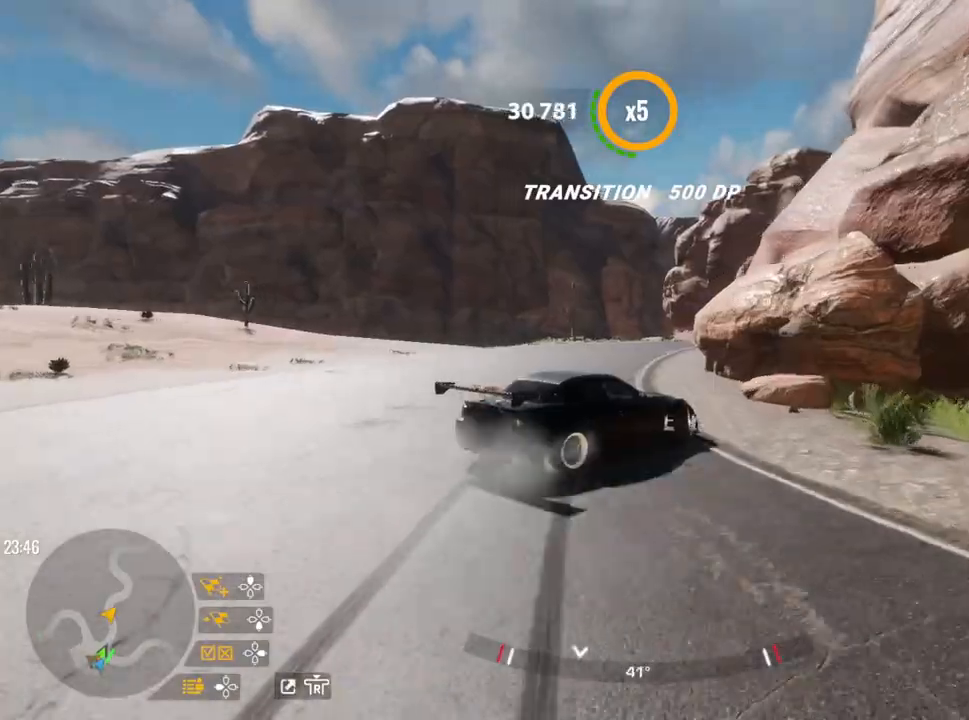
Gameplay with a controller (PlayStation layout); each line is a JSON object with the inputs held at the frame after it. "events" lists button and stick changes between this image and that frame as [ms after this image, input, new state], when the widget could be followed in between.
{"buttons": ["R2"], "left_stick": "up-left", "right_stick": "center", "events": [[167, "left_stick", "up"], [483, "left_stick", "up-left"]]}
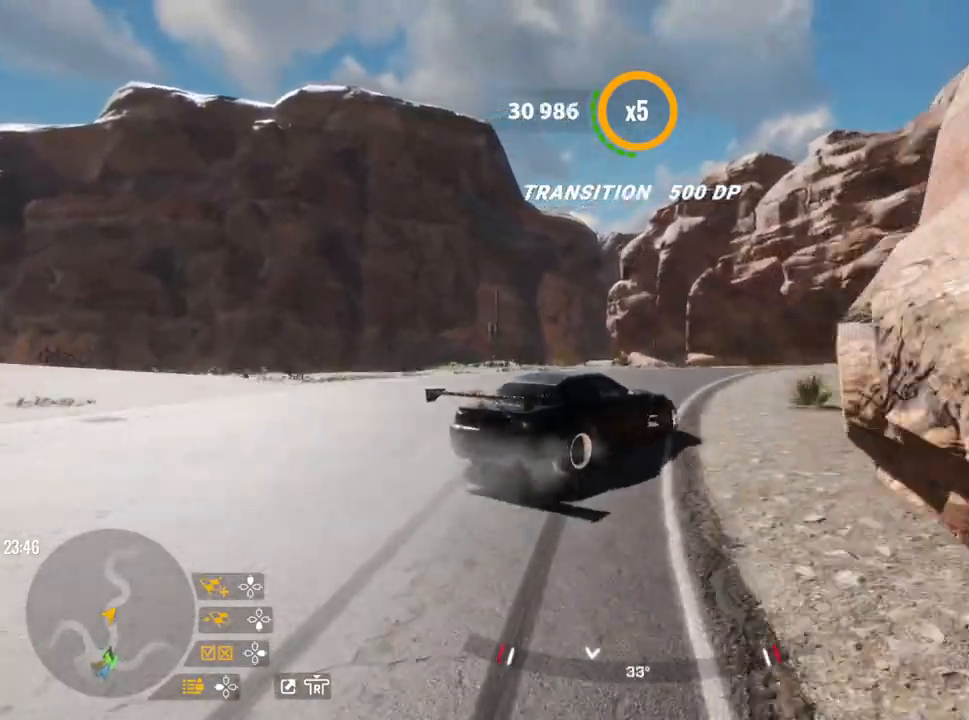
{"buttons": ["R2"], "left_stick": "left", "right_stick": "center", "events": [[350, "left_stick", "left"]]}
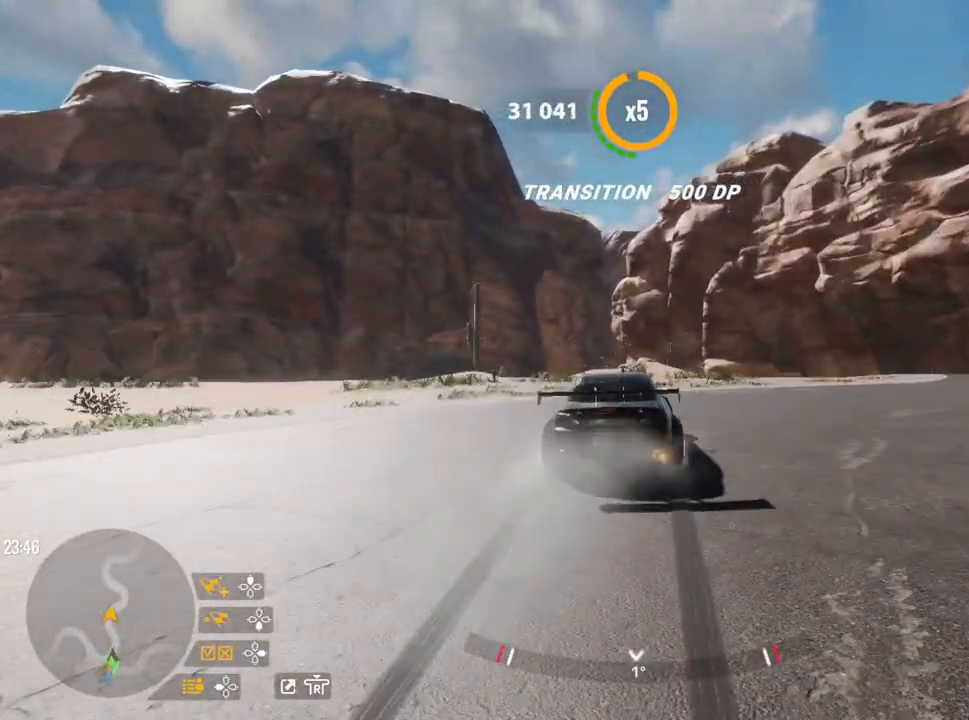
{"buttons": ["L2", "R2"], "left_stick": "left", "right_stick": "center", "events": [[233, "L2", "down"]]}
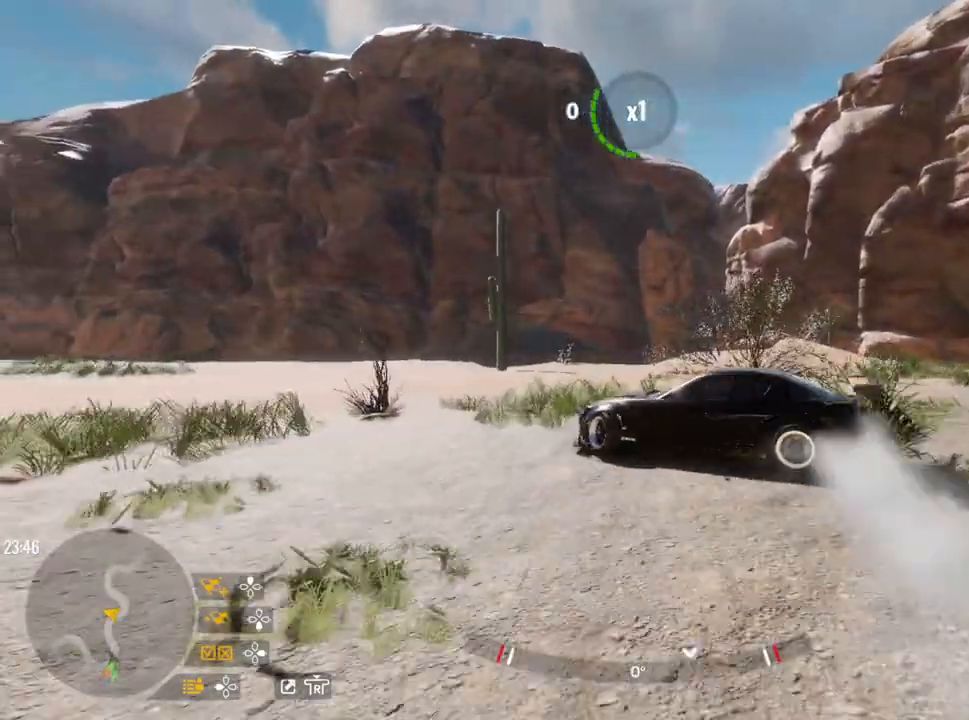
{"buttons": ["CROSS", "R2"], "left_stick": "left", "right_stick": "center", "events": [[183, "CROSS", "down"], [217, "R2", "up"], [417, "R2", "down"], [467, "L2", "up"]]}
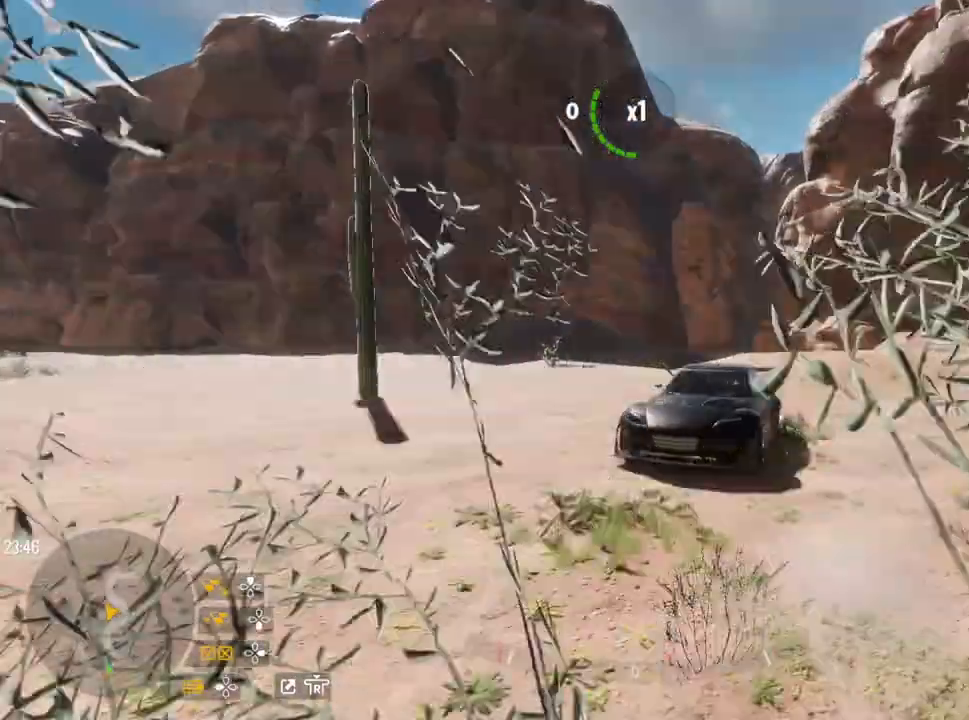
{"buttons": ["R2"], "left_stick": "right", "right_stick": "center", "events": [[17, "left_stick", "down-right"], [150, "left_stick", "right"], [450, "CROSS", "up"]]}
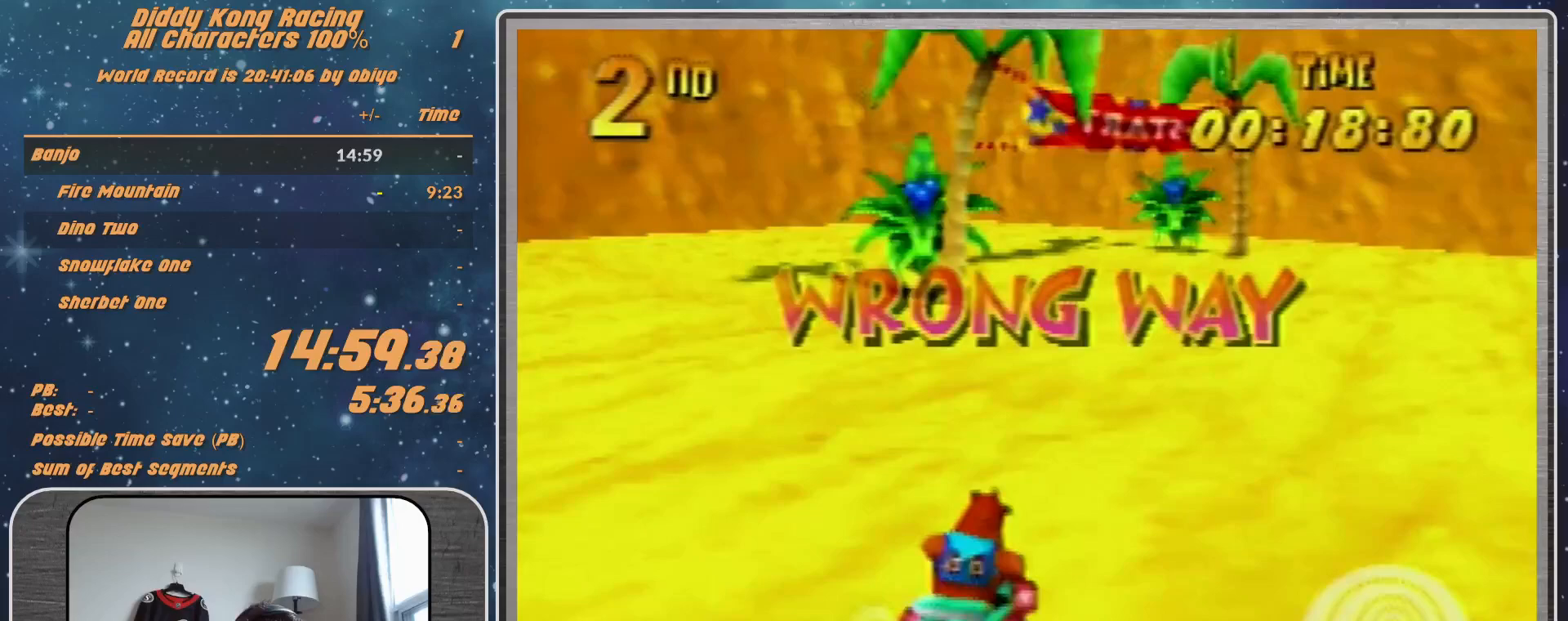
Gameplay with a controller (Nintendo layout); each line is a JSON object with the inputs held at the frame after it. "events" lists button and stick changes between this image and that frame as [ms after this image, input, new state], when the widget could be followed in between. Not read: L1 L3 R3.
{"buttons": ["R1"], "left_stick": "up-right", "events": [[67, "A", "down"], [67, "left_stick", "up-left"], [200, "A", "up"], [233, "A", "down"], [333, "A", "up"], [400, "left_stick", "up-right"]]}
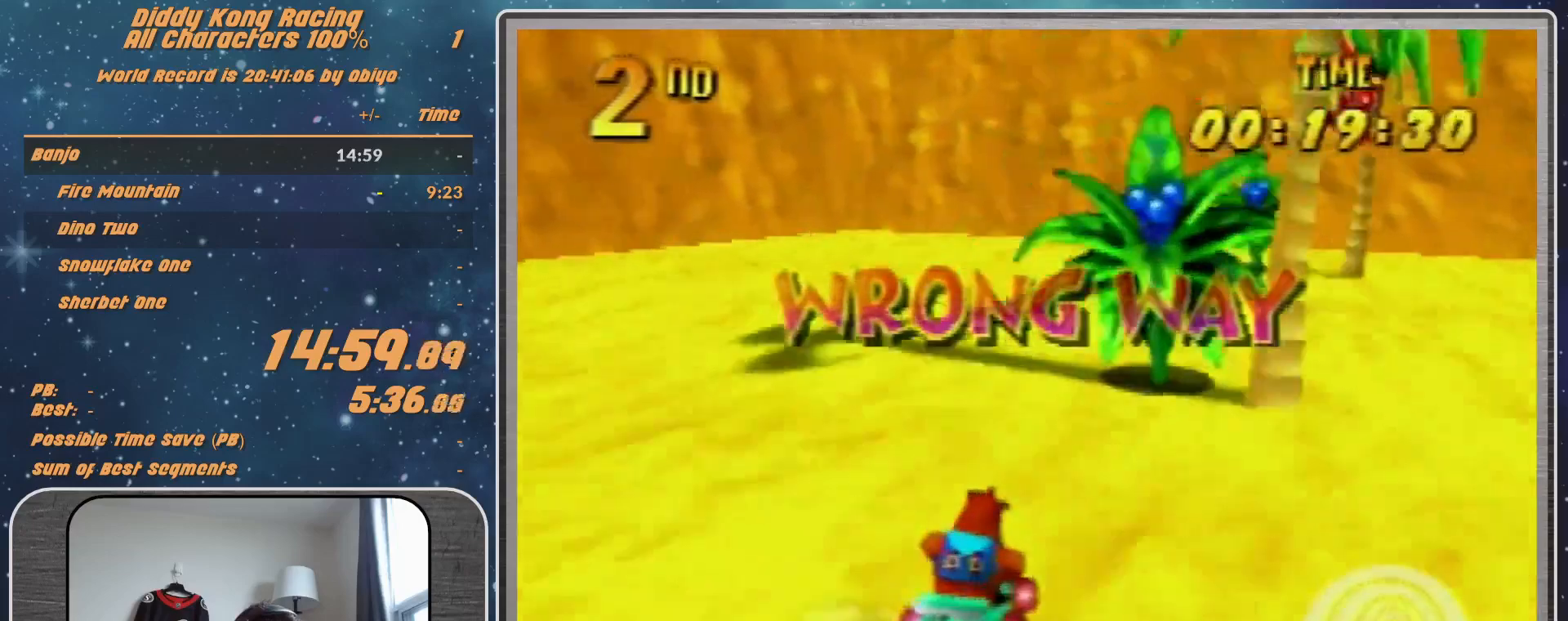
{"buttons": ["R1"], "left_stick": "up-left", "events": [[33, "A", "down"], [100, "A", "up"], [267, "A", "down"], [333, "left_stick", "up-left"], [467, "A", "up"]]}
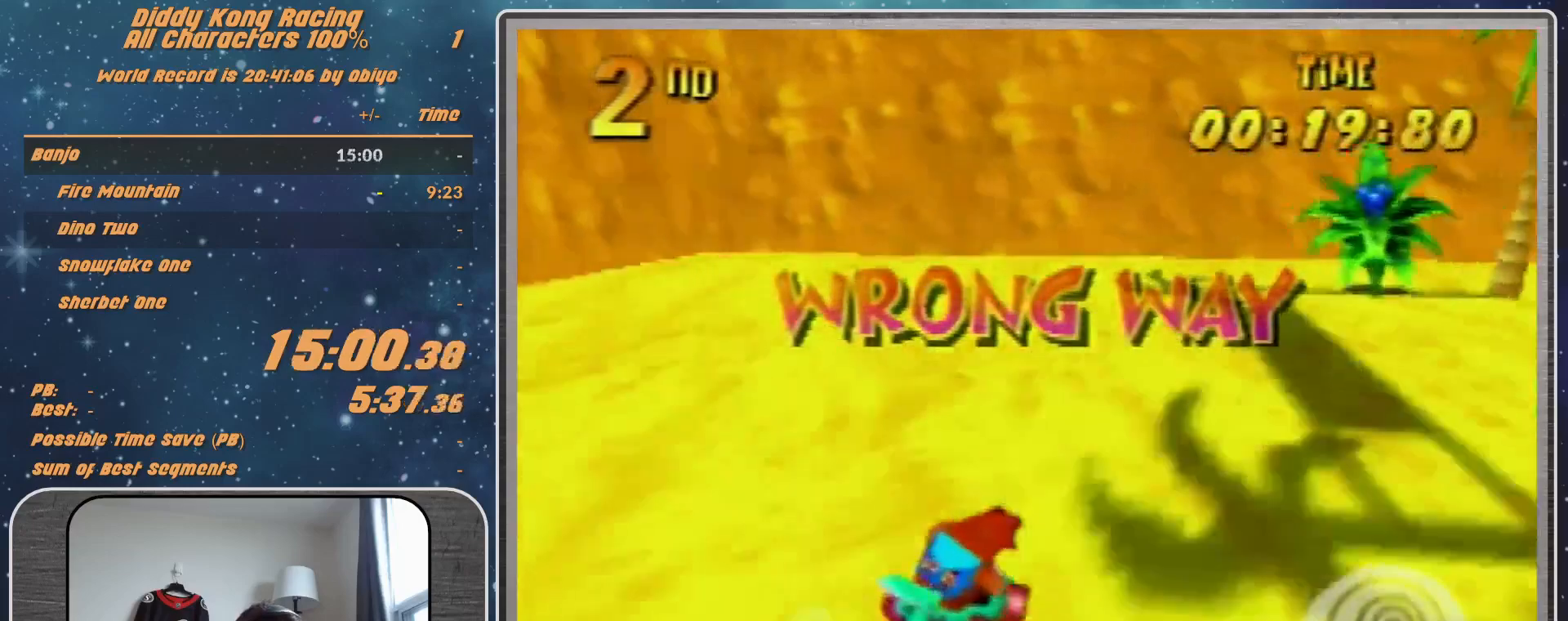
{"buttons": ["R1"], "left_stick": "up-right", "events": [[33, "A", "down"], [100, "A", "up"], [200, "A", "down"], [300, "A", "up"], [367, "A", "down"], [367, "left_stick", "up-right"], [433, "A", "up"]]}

### Task description
Exactly as written, repeat the lines of the material above from the first through the line holding "Gameplay with a controller (Nintendo", with both ends in the copy and no pictures.

### Result of this exercise
Gameplay with a controller (PlayStation layout); each line is a JSON object with the inputs held at the frame after it. "events" lists button and stick changes between this image and that frame as [ms after this image, input, new state], when the widget could be followed in between.
{"buttons": ["R2"], "left_stick": "up-left", "right_stick": "center", "events": [[167, "left_stick", "up"], [483, "left_stick", "up-left"]]}
{"buttons": ["R2"], "left_stick": "left", "right_stick": "center", "events": [[350, "left_stick", "left"]]}
{"buttons": ["L2", "R2"], "left_stick": "left", "right_stick": "center", "events": [[233, "L2", "down"]]}
{"buttons": ["CROSS", "R2"], "left_stick": "left", "right_stick": "center", "events": [[183, "CROSS", "down"], [217, "R2", "up"], [417, "R2", "down"], [467, "L2", "up"]]}
{"buttons": ["R2"], "left_stick": "right", "right_stick": "center", "events": [[17, "left_stick", "down-right"], [150, "left_stick", "right"], [450, "CROSS", "up"]]}
Gameplay with a controller (Nintendo layout); each line is a JSON object with the inputs held at the frame after it. "events" lists button and stick changes between this image and that frame as [ms after this image, input, new state], when the widget could be followed in between. Not read: L1 L3 R3.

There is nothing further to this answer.